Data: Begin
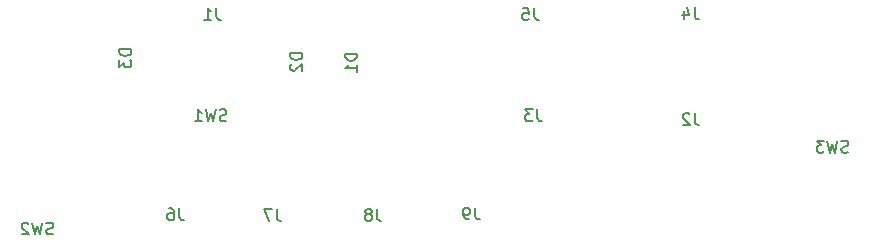
<source format=gbr>
G04 #@! TF.GenerationSoftware,KiCad,Pcbnew,(5.1.5-0-10_14)*
G04 #@! TF.CreationDate,2021-10-24T13:32:57+10:00*
G04 #@! TF.ProjectId,OH - Right Console - 1 - Electrical Power,4f48202d-2052-4696-9768-7420436f6e73,rev?*
G04 #@! TF.SameCoordinates,Original*
G04 #@! TF.FileFunction,Legend,Bot*
G04 #@! TF.FilePolarity,Positive*
%FSLAX46Y46*%
G04 Gerber Fmt 4.6, Leading zero omitted, Abs format (unit mm)*
G04 Created by KiCad (PCBNEW (5.1.5-0-10_14)) date 2021-10-24 13:32:57*
%MOMM*%
%LPD*%
G04 APERTURE LIST*
%ADD10C,0.150000*%
G04 APERTURE END LIST*
D10*
X131234333Y-96226380D02*
X131234333Y-96940666D01*
X131281952Y-97083523D01*
X131377190Y-97178761D01*
X131520047Y-97226380D01*
X131615285Y-97226380D01*
X130710523Y-97226380D02*
X130520047Y-97226380D01*
X130424809Y-97178761D01*
X130377190Y-97131142D01*
X130281952Y-96988285D01*
X130234333Y-96797809D01*
X130234333Y-96416857D01*
X130281952Y-96321619D01*
X130329571Y-96274000D01*
X130424809Y-96226380D01*
X130615285Y-96226380D01*
X130710523Y-96274000D01*
X130758142Y-96321619D01*
X130805761Y-96416857D01*
X130805761Y-96654952D01*
X130758142Y-96750190D01*
X130710523Y-96797809D01*
X130615285Y-96845428D01*
X130424809Y-96845428D01*
X130329571Y-96797809D01*
X130281952Y-96750190D01*
X130234333Y-96654952D01*
X122912333Y-96353380D02*
X122912333Y-97067666D01*
X122959952Y-97210523D01*
X123055190Y-97305761D01*
X123198047Y-97353380D01*
X123293285Y-97353380D01*
X122293285Y-96781952D02*
X122388523Y-96734333D01*
X122436142Y-96686714D01*
X122483761Y-96591476D01*
X122483761Y-96543857D01*
X122436142Y-96448619D01*
X122388523Y-96401000D01*
X122293285Y-96353380D01*
X122102809Y-96353380D01*
X122007571Y-96401000D01*
X121959952Y-96448619D01*
X121912333Y-96543857D01*
X121912333Y-96591476D01*
X121959952Y-96686714D01*
X122007571Y-96734333D01*
X122102809Y-96781952D01*
X122293285Y-96781952D01*
X122388523Y-96829571D01*
X122436142Y-96877190D01*
X122483761Y-96972428D01*
X122483761Y-97162904D01*
X122436142Y-97258142D01*
X122388523Y-97305761D01*
X122293285Y-97353380D01*
X122102809Y-97353380D01*
X122007571Y-97305761D01*
X121959952Y-97258142D01*
X121912333Y-97162904D01*
X121912333Y-96972428D01*
X121959952Y-96877190D01*
X122007571Y-96829571D01*
X122102809Y-96781952D01*
X114443167Y-96353380D02*
X114443167Y-97067666D01*
X114490786Y-97210523D01*
X114586024Y-97305761D01*
X114728881Y-97353380D01*
X114824119Y-97353380D01*
X114062214Y-96353380D02*
X113395548Y-96353380D01*
X113824119Y-97353380D01*
X106187833Y-96289880D02*
X106187833Y-97004166D01*
X106235452Y-97147023D01*
X106330690Y-97242261D01*
X106473547Y-97289880D01*
X106568785Y-97289880D01*
X105283071Y-96289880D02*
X105473547Y-96289880D01*
X105568785Y-96337500D01*
X105616404Y-96385119D01*
X105711642Y-96527976D01*
X105759261Y-96718452D01*
X105759261Y-97099404D01*
X105711642Y-97194642D01*
X105664023Y-97242261D01*
X105568785Y-97289880D01*
X105378309Y-97289880D01*
X105283071Y-97242261D01*
X105235452Y-97194642D01*
X105187833Y-97099404D01*
X105187833Y-96861309D01*
X105235452Y-96766071D01*
X105283071Y-96718452D01*
X105378309Y-96670833D01*
X105568785Y-96670833D01*
X105664023Y-96718452D01*
X105711642Y-96766071D01*
X105759261Y-96861309D01*
X136223333Y-79335380D02*
X136223333Y-80049666D01*
X136270952Y-80192523D01*
X136366190Y-80287761D01*
X136509047Y-80335380D01*
X136604285Y-80335380D01*
X135270952Y-79335380D02*
X135747142Y-79335380D01*
X135794761Y-79811571D01*
X135747142Y-79763952D01*
X135651904Y-79716333D01*
X135413809Y-79716333D01*
X135318571Y-79763952D01*
X135270952Y-79811571D01*
X135223333Y-79906809D01*
X135223333Y-80144904D01*
X135270952Y-80240142D01*
X135318571Y-80287761D01*
X135413809Y-80335380D01*
X135651904Y-80335380D01*
X135747142Y-80287761D01*
X135794761Y-80240142D01*
X149812333Y-79271880D02*
X149812333Y-79986166D01*
X149859952Y-80129023D01*
X149955190Y-80224261D01*
X150098047Y-80271880D01*
X150193285Y-80271880D01*
X148907571Y-79605214D02*
X148907571Y-80271880D01*
X149145666Y-79224261D02*
X149383761Y-79938547D01*
X148764714Y-79938547D01*
X136477333Y-87907880D02*
X136477333Y-88622166D01*
X136524952Y-88765023D01*
X136620190Y-88860261D01*
X136763047Y-88907880D01*
X136858285Y-88907880D01*
X136096380Y-87907880D02*
X135477333Y-87907880D01*
X135810666Y-88288833D01*
X135667809Y-88288833D01*
X135572571Y-88336452D01*
X135524952Y-88384071D01*
X135477333Y-88479309D01*
X135477333Y-88717404D01*
X135524952Y-88812642D01*
X135572571Y-88860261D01*
X135667809Y-88907880D01*
X135953523Y-88907880D01*
X136048761Y-88860261D01*
X136096380Y-88812642D01*
X149812333Y-88225380D02*
X149812333Y-88939666D01*
X149859952Y-89082523D01*
X149955190Y-89177761D01*
X150098047Y-89225380D01*
X150193285Y-89225380D01*
X149383761Y-88320619D02*
X149336142Y-88273000D01*
X149240904Y-88225380D01*
X149002809Y-88225380D01*
X148907571Y-88273000D01*
X148859952Y-88320619D01*
X148812333Y-88415857D01*
X148812333Y-88511095D01*
X148859952Y-88653952D01*
X149431380Y-89225380D01*
X148812333Y-89225380D01*
X109299833Y-79335380D02*
X109299833Y-80049666D01*
X109347452Y-80192523D01*
X109442690Y-80287761D01*
X109585547Y-80335380D01*
X109680785Y-80335380D01*
X108299833Y-80335380D02*
X108871261Y-80335380D01*
X108585547Y-80335380D02*
X108585547Y-79335380D01*
X108680785Y-79478238D01*
X108776023Y-79573476D01*
X108871261Y-79621095D01*
X162813833Y-91527261D02*
X162670976Y-91574880D01*
X162432880Y-91574880D01*
X162337642Y-91527261D01*
X162290023Y-91479642D01*
X162242404Y-91384404D01*
X162242404Y-91289166D01*
X162290023Y-91193928D01*
X162337642Y-91146309D01*
X162432880Y-91098690D01*
X162623357Y-91051071D01*
X162718595Y-91003452D01*
X162766214Y-90955833D01*
X162813833Y-90860595D01*
X162813833Y-90765357D01*
X162766214Y-90670119D01*
X162718595Y-90622500D01*
X162623357Y-90574880D01*
X162385261Y-90574880D01*
X162242404Y-90622500D01*
X161909071Y-90574880D02*
X161670976Y-91574880D01*
X161480500Y-90860595D01*
X161290023Y-91574880D01*
X161051928Y-90574880D01*
X160766214Y-90574880D02*
X160147166Y-90574880D01*
X160480500Y-90955833D01*
X160337642Y-90955833D01*
X160242404Y-91003452D01*
X160194785Y-91051071D01*
X160147166Y-91146309D01*
X160147166Y-91384404D01*
X160194785Y-91479642D01*
X160242404Y-91527261D01*
X160337642Y-91574880D01*
X160623357Y-91574880D01*
X160718595Y-91527261D01*
X160766214Y-91479642D01*
X95503833Y-98448761D02*
X95360976Y-98496380D01*
X95122880Y-98496380D01*
X95027642Y-98448761D01*
X94980023Y-98401142D01*
X94932404Y-98305904D01*
X94932404Y-98210666D01*
X94980023Y-98115428D01*
X95027642Y-98067809D01*
X95122880Y-98020190D01*
X95313357Y-97972571D01*
X95408595Y-97924952D01*
X95456214Y-97877333D01*
X95503833Y-97782095D01*
X95503833Y-97686857D01*
X95456214Y-97591619D01*
X95408595Y-97544000D01*
X95313357Y-97496380D01*
X95075261Y-97496380D01*
X94932404Y-97544000D01*
X94599071Y-97496380D02*
X94360976Y-98496380D01*
X94170500Y-97782095D01*
X93980023Y-98496380D01*
X93741928Y-97496380D01*
X93408595Y-97591619D02*
X93360976Y-97544000D01*
X93265738Y-97496380D01*
X93027642Y-97496380D01*
X92932404Y-97544000D01*
X92884785Y-97591619D01*
X92837166Y-97686857D01*
X92837166Y-97782095D01*
X92884785Y-97924952D01*
X93456214Y-98496380D01*
X92837166Y-98496380D01*
X110172333Y-88860261D02*
X110029476Y-88907880D01*
X109791380Y-88907880D01*
X109696142Y-88860261D01*
X109648523Y-88812642D01*
X109600904Y-88717404D01*
X109600904Y-88622166D01*
X109648523Y-88526928D01*
X109696142Y-88479309D01*
X109791380Y-88431690D01*
X109981857Y-88384071D01*
X110077095Y-88336452D01*
X110124714Y-88288833D01*
X110172333Y-88193595D01*
X110172333Y-88098357D01*
X110124714Y-88003119D01*
X110077095Y-87955500D01*
X109981857Y-87907880D01*
X109743761Y-87907880D01*
X109600904Y-87955500D01*
X109267571Y-87907880D02*
X109029476Y-88907880D01*
X108839000Y-88193595D01*
X108648523Y-88907880D01*
X108410428Y-87907880D01*
X107505666Y-88907880D02*
X108077095Y-88907880D01*
X107791380Y-88907880D02*
X107791380Y-87907880D01*
X107886619Y-88050738D01*
X107981857Y-88145976D01*
X108077095Y-88193595D01*
X102116380Y-82827904D02*
X101116380Y-82827904D01*
X101116380Y-83066000D01*
X101164000Y-83208857D01*
X101259238Y-83304095D01*
X101354476Y-83351714D01*
X101544952Y-83399333D01*
X101687809Y-83399333D01*
X101878285Y-83351714D01*
X101973523Y-83304095D01*
X102068761Y-83208857D01*
X102116380Y-83066000D01*
X102116380Y-82827904D01*
X101116380Y-83732666D02*
X101116380Y-84351714D01*
X101497333Y-84018380D01*
X101497333Y-84161238D01*
X101544952Y-84256476D01*
X101592571Y-84304095D01*
X101687809Y-84351714D01*
X101925904Y-84351714D01*
X102021142Y-84304095D01*
X102068761Y-84256476D01*
X102116380Y-84161238D01*
X102116380Y-83875523D01*
X102068761Y-83780285D01*
X102021142Y-83732666D01*
X116593880Y-83145404D02*
X115593880Y-83145404D01*
X115593880Y-83383500D01*
X115641500Y-83526357D01*
X115736738Y-83621595D01*
X115831976Y-83669214D01*
X116022452Y-83716833D01*
X116165309Y-83716833D01*
X116355785Y-83669214D01*
X116451023Y-83621595D01*
X116546261Y-83526357D01*
X116593880Y-83383500D01*
X116593880Y-83145404D01*
X115689119Y-84097785D02*
X115641500Y-84145404D01*
X115593880Y-84240642D01*
X115593880Y-84478738D01*
X115641500Y-84573976D01*
X115689119Y-84621595D01*
X115784357Y-84669214D01*
X115879595Y-84669214D01*
X116022452Y-84621595D01*
X116593880Y-84050166D01*
X116593880Y-84669214D01*
X121229380Y-83208904D02*
X120229380Y-83208904D01*
X120229380Y-83447000D01*
X120277000Y-83589857D01*
X120372238Y-83685095D01*
X120467476Y-83732714D01*
X120657952Y-83780333D01*
X120800809Y-83780333D01*
X120991285Y-83732714D01*
X121086523Y-83685095D01*
X121181761Y-83589857D01*
X121229380Y-83447000D01*
X121229380Y-83208904D01*
X121229380Y-84732714D02*
X121229380Y-84161285D01*
X121229380Y-84447000D02*
X120229380Y-84447000D01*
X120372238Y-84351761D01*
X120467476Y-84256523D01*
X120515095Y-84161285D01*
M02*

</source>
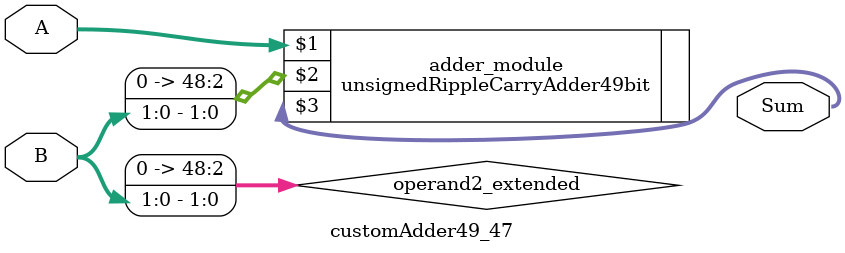
<source format=v>
module customAdder49_47(
                        input [48 : 0] A,
                        input [1 : 0] B,
                        
                        output [49 : 0] Sum
                );

        wire [48 : 0] operand2_extended;
        
        assign operand2_extended =  {47'b0, B};
        
        unsignedRippleCarryAdder49bit adder_module(
            A,
            operand2_extended,
            Sum
        );
        
        endmodule
        
</source>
Data: End
Exercise
Would you please repeat exactly the lines above, starting at the line with "X136366190Y-80287761D01*" and stopping at the line with "X149812333Y-79986166D01*", both included?

Expected answer
X136366190Y-80287761D01*
X136509047Y-80335380D01*
X136604285Y-80335380D01*
X135270952Y-79335380D02*
X135747142Y-79335380D01*
X135794761Y-79811571D01*
X135747142Y-79763952D01*
X135651904Y-79716333D01*
X135413809Y-79716333D01*
X135318571Y-79763952D01*
X135270952Y-79811571D01*
X135223333Y-79906809D01*
X135223333Y-80144904D01*
X135270952Y-80240142D01*
X135318571Y-80287761D01*
X135413809Y-80335380D01*
X135651904Y-80335380D01*
X135747142Y-80287761D01*
X135794761Y-80240142D01*
X149812333Y-79271880D02*
X149812333Y-79986166D01*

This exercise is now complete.